Experimental data were analyzed using GraphPad Prism (v.8). For all graphs, the error bars indicate the mean ± SEM. To compare data from different groups, unpaired two-tailed Student’s t test, two-way ANOVA with Sidak’s multiple comparisons test, two-way ANOVA with Dunnett’s multiple comparisons test, one-way ANOVA with Dunnett’s multiple comparisons test, Chi-square test, or Kaplan–Meier method followed by the log-rank test were used as indicated in the figure legends. Differences were considered significant if P < 0.05. Statistical significance is indicated by asterisks; *P < 0.05; **P < 0.01; ***P < 0.001; ****P < 0.0001.

Supporting information

S1 Fig. Knocking down vps-34 improved the motor activity in aged, but not young VH624 worms.

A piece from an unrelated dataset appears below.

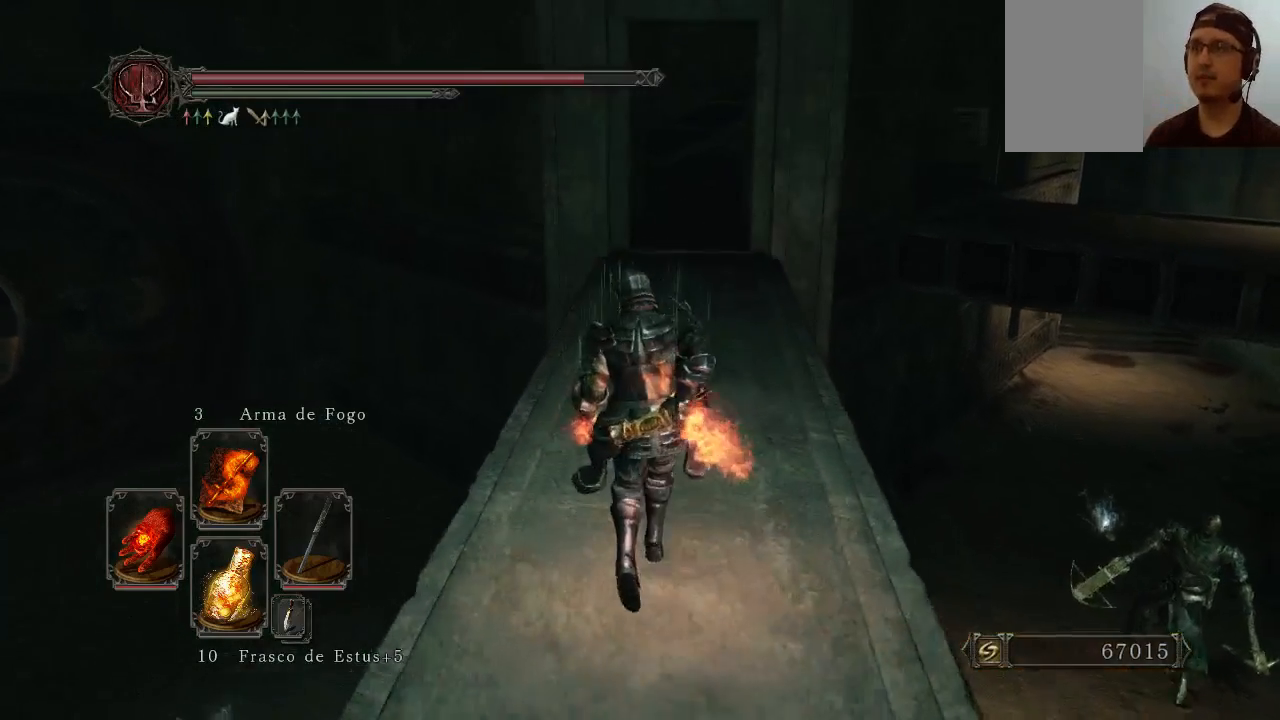
{"buttons": [], "left_stick": "up", "right_stick": "center", "events": [[133, "right_stick", "down-right"], [500, "right_stick", "center"]]}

(A) The percentage of VH624 worms that stayed inside or moved outside the circle at multiple time points during aging; 30–40 worms per group. n = 3 independent experiments. (B) Summarized D9 out-of-circle ratios for ctrl and 34 positive hits. eat-2 RNAi was used as the positive control. (C) Co-expression network of identified positive genes and their partners. The network was constructed by GeneMANIA. Black and gray dots show the positive hits and their partners. Orange dots show the positive hits with related function in aging study. (D) qPCR comparing the transcription of vps-34 in vps-34 and control RNAi worms. The normalization control genes were used as act-1, tba-1, ama-1, cdc-42. (E–H) Motor behavior assays (Body bends, E and G; Thrashing, F and H) comparing ctrl and vps-34 RNAi using VH624 worms at multiple time points during aging. RNAi started from D1 (E and F) or D5 and D7 (G and H). Fifteen worms per group. n = 3 independent experiments. (I and J) Relative motor functions (Body bends, I; Thrashing, J) comparing ctrl and vps-34 RNAi using N2 worms at multiple time points during aging. Control RNAi D11 was set as 100%. RNAi started from D9. Fifty worms per group from D11 to D15, while the group of D17 scored over 20 animals. Error bars, SEM. *P < 0.05, **P < 0.01, ***P < 0.001, ****P < 0.0001. n.s., not significant. B, D, Unpaired two-tailed Student’s t test. E, F, I, J, Two-way ANOVA with Sidak’s multiple comparisons test. G, H, Two-way ANOVA with Dunnett’s multiple comparisons test. Raw data can be found in the Supporting information (S1 Data).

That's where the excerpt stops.